== Texte fourni ==
------------------------------------------------

Parmi les bouteilles présentées, celles du Château Le Raz (Patrick Barde) ont une base de Merlot et de Malbec, avec un appoint de Cabernet sauvignon. Puissance et finesse résument en deux mots la cuvée “Les Filles” 2018 avec une ouverture franche qui introduit une bouche ample et généreuse, même si la finale est encore un peu fermée. Avec deux ans de plus, le 2016 est fondu, superbement affiné et prêt à boire. Ils sont disponibles chez nous à la Cave des Sommeliers (17,30€).
Le Château du Bloy à Bonneville a été racheté en 2001 par Olivier Lambert, un consultant informatique qui souhaitait se reconvertir. Ses 12ha sont certifiés bio depuis 2014, le Cabernet franc occupe ici la moitié de l’assemblage et cela s’apprécie hautement. “Le Bloy 2018” est très épicé et original, le 2016 bien fondu mais le 2015 ne décolle pas encore. Etonnant.
A côté de ces deux très beaux domaines, relevons les vins du Domaine de Perreau repris en 2013 par Gaëlle Reynou Gravier, en troisième année de conversion bio. “Désir Carmin 2018” rend un hommage tout en fraîcheur au terroir de Montravel, un vin riche et délicat.
Dans le même millésime, la cuvée “Cent pour 100” du Château Moulin Caresse (Quentin Deffarge, également président dde l’appellation) offre une très belle concentration de fruits et une remarquable acidité qui lui assure encore de belles années de vie.
Enfin, quelques noms pour ceux qui veulent prolonger la découverte: le Clos Bonnefarre (1 ha seulement mais quel hectare!), le Château Roque-Peyre, le Château Pique-Sègle ou le Château Le Castellot seront de bonnes pistes.
Pour marquer les 20 ans de l’appellation, le syndicat des vins de Montravel organise une journée festive au Château de Montaigne le 31 juillet prochain. Si vous êtes dans le coin, visite du château, concerts et bars à vin sont au programme avec 35 vignerons de l’appellation, mais cette fois avec les vins blancs et les liquoreux aussi. Infos: vins-bergerac-duras.fr
Et pendant ce temps sur le Quai Cyrano
Installée sur le port en bordure de Dordogne au cœur de Bergerac, la Maison des Vins est jumelée avec l’Office du Tourisme; c’est donc le point de départ idéal pour rayonner dans la région et découvrir les sept grands terroirs de Bergerac-Duras.
Documentation abondante, dégustations diverses, vente de produits emblématiques du Périgord, terrasse de dégustation, visite du cloître historique des Récollets et… l’ombre de Cyrano vous attendent tous les jours de 10 à 19h (20h vendredi et samedi).

------------------------------------------------

== Consigne ==
D'après le texte sur les vins de Montravel, en quelle année Olivier Lambert a-t-il racheté le Château du Bloy ?

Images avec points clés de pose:
------------------------------------------------

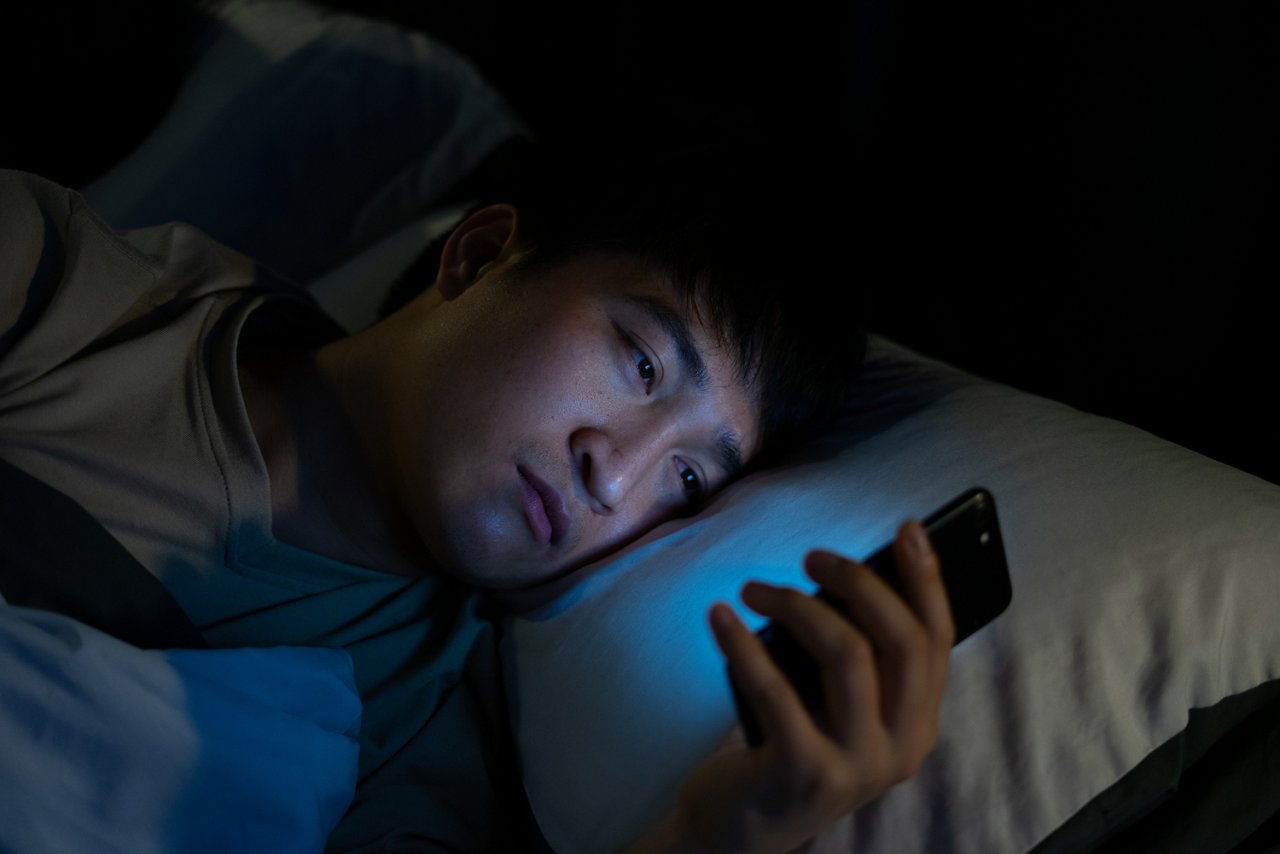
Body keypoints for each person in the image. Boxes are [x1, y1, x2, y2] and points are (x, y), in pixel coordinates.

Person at [0, 141, 953, 853]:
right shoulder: (68, 296)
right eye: (641, 363)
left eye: (689, 478)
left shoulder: (414, 734)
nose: (613, 477)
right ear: (479, 255)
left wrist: (716, 836)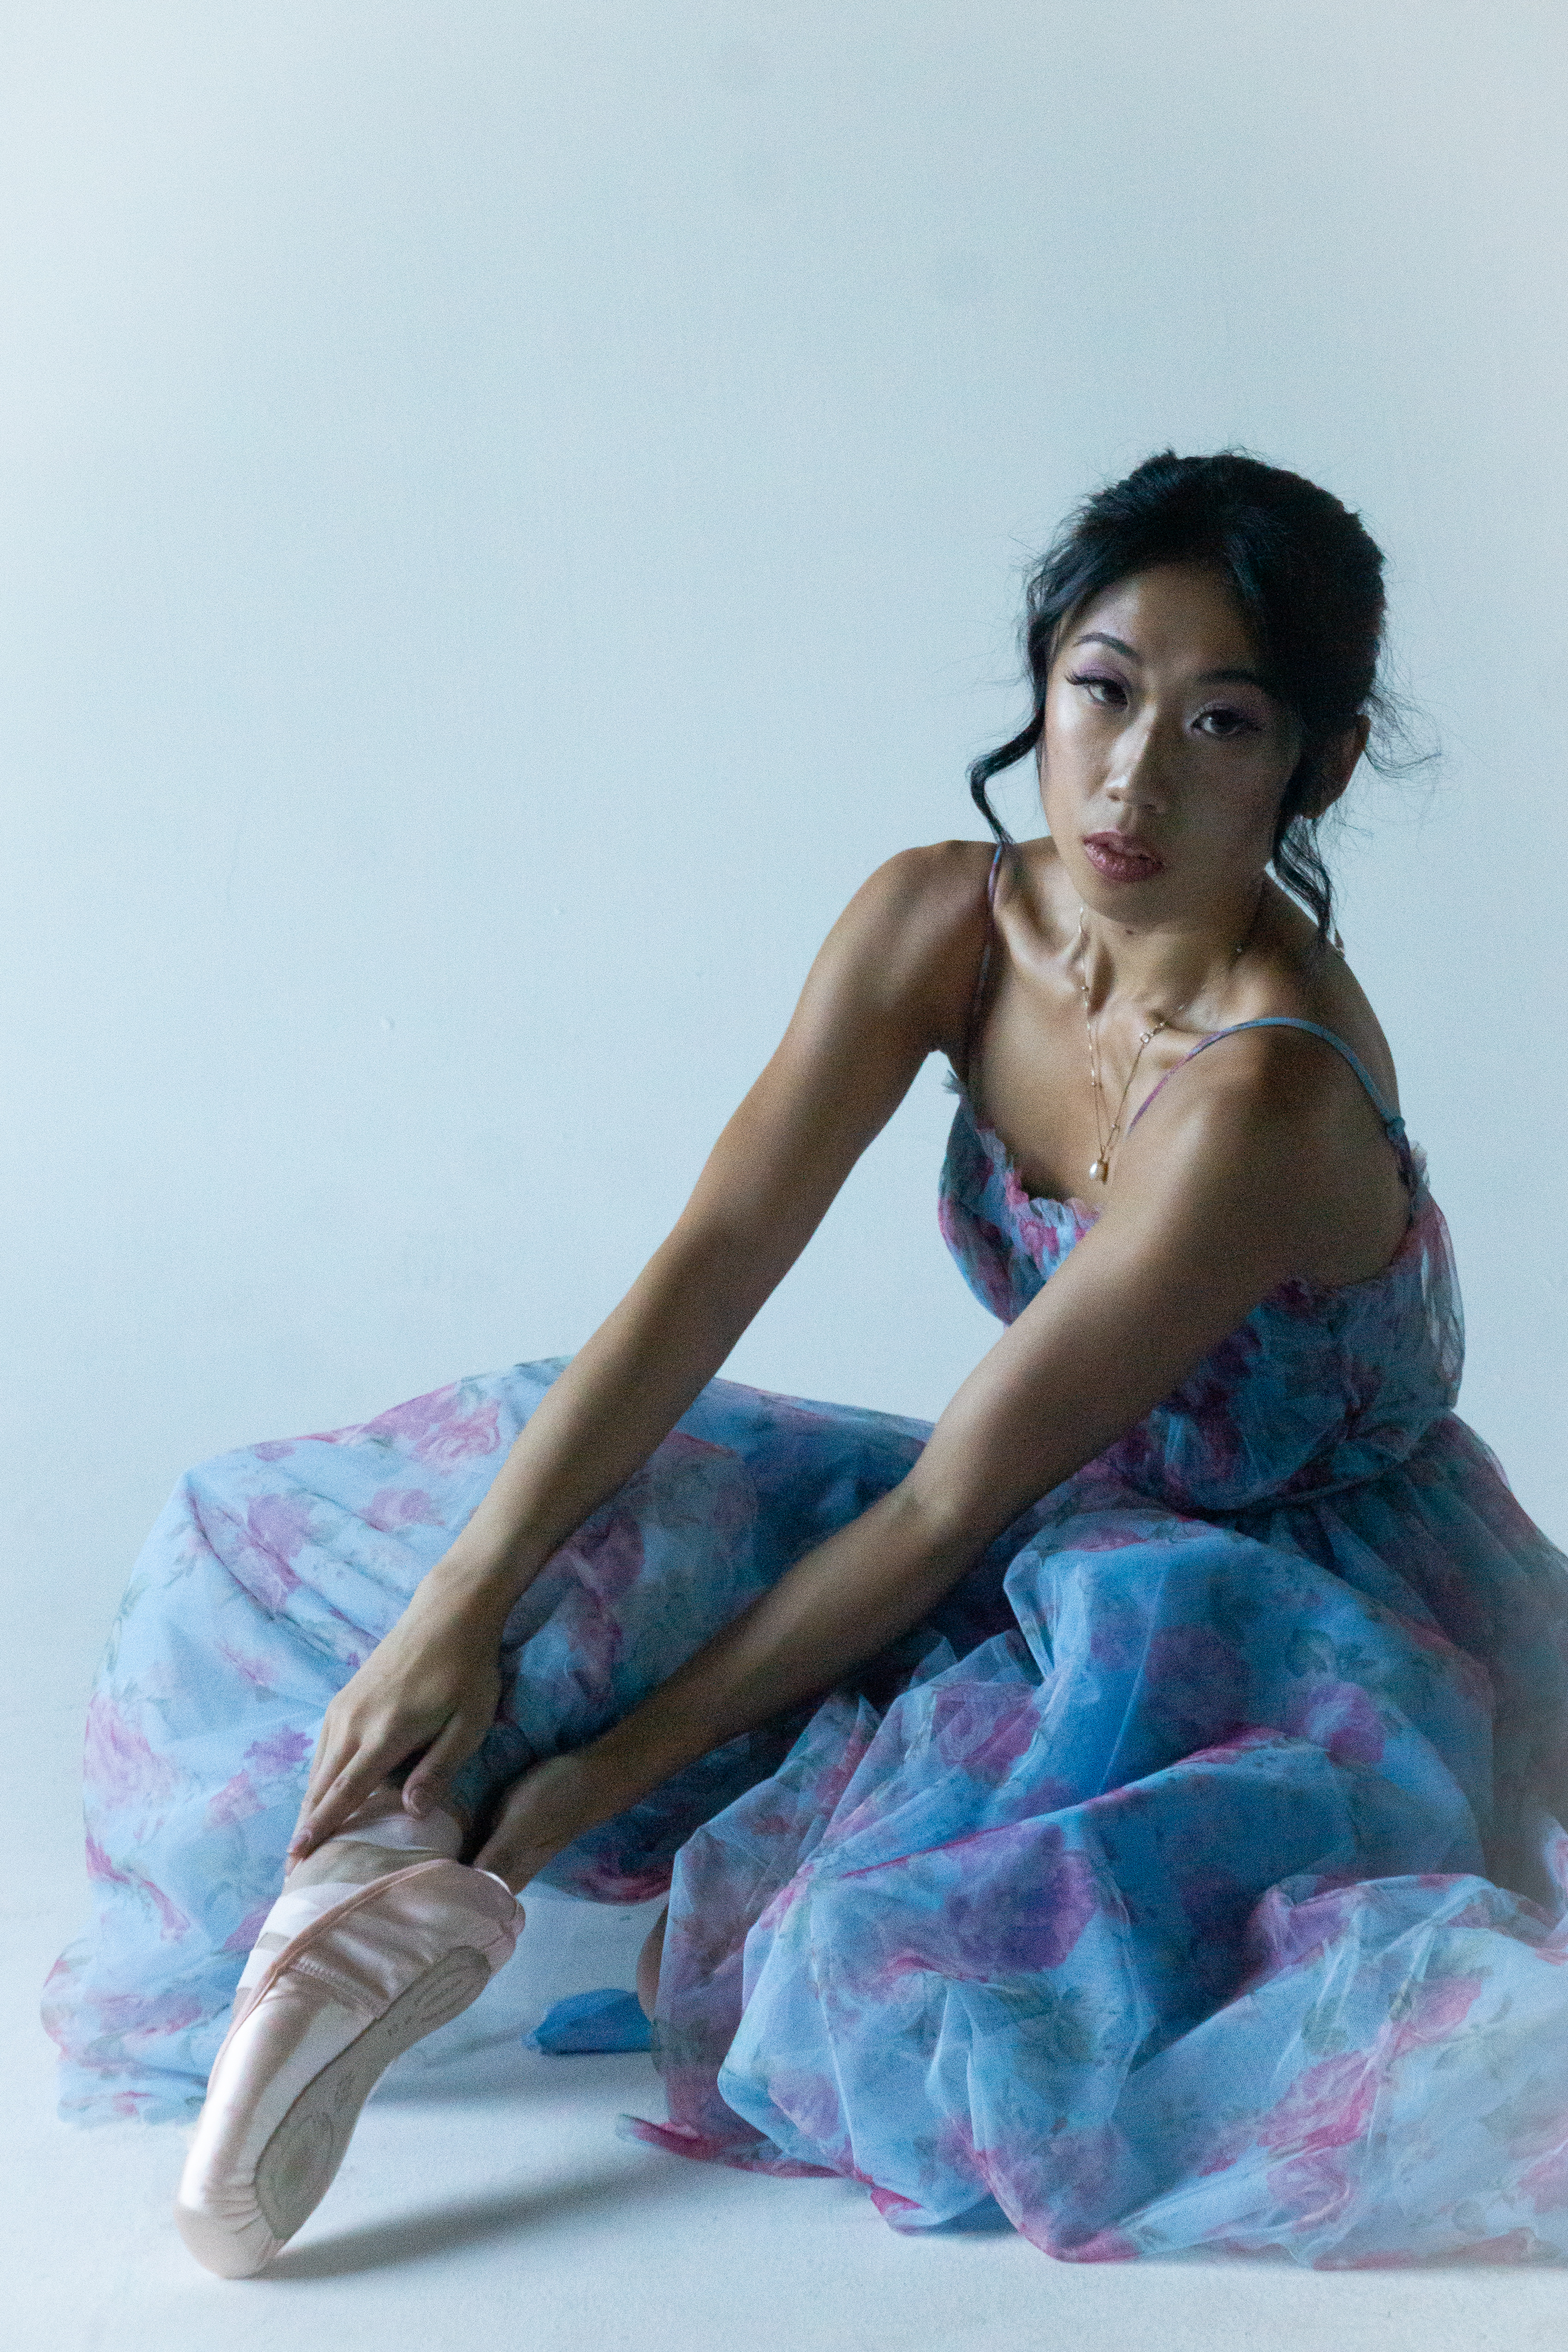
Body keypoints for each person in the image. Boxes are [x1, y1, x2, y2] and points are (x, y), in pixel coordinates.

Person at [46, 452, 1568, 2275]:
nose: (1135, 770)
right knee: (419, 1541)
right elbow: (708, 1265)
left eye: (1221, 720)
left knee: (905, 1947)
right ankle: (368, 1893)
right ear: (1041, 677)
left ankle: (475, 1859)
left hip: (1274, 1601)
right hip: (1044, 1501)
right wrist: (459, 1606)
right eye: (1103, 685)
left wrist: (586, 1788)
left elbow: (945, 1506)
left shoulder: (1259, 1093)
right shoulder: (944, 918)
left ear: (1314, 764)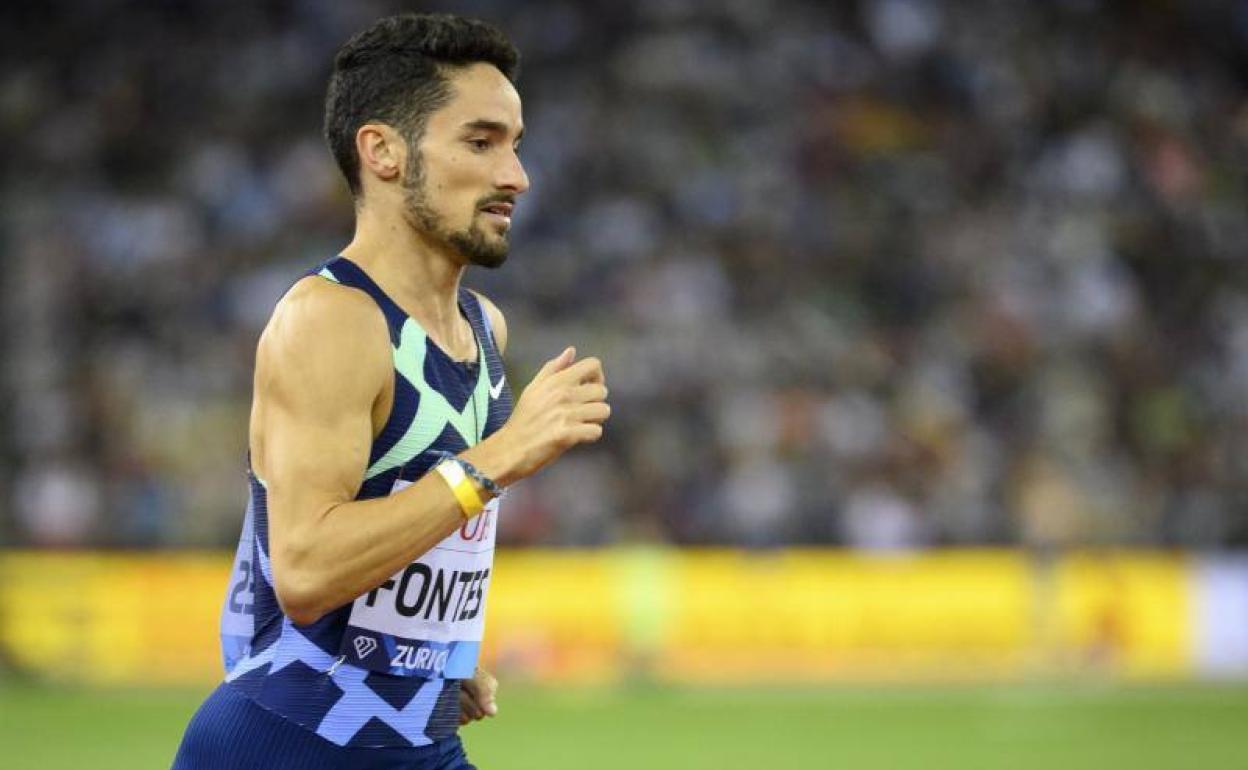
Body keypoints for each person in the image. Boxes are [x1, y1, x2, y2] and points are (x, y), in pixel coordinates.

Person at [172, 13, 610, 769]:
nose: (516, 176)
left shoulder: (483, 327)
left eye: (516, 143)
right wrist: (500, 456)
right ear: (382, 151)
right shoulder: (331, 320)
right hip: (290, 744)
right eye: (481, 142)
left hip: (412, 741)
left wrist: (432, 653)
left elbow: (410, 532)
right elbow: (306, 570)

------------------------------------------------

== Réponse ==
En 2001.